### TASK STATEMENT
Render every line of the entries below as a numbered list, omitting blank lines. Leave the pictures out.

### DATA PROVIDED
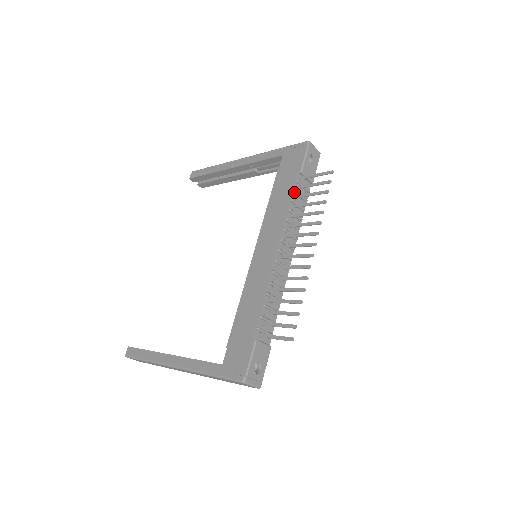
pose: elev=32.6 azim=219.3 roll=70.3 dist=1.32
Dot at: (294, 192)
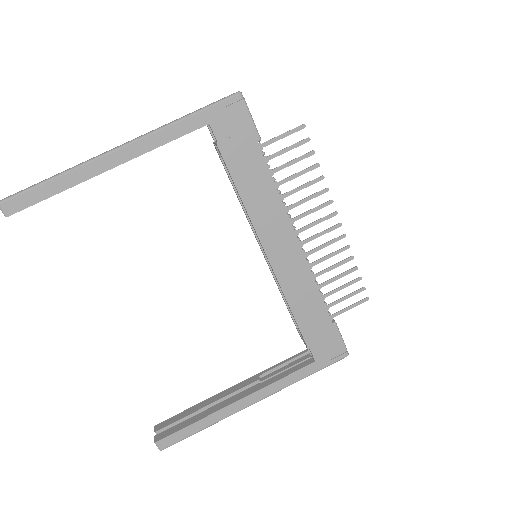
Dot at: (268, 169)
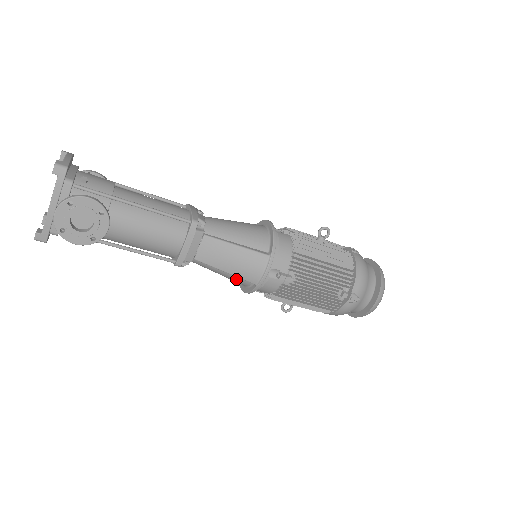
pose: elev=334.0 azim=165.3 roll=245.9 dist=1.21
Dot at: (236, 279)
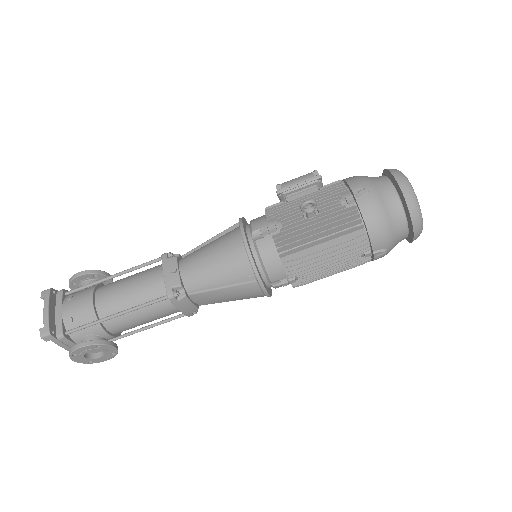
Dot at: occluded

### FINISHED EXERCISE
1. pose: elev=32.6 azim=219.3 roll=70.3 dist=1.32
2. Dot at: (294, 192)
3. Dot at: (268, 169)
4. pose: elev=334.0 azim=165.3 roll=245.9 dist=1.21
5. Dot at: (236, 279)
6. Dot at: occluded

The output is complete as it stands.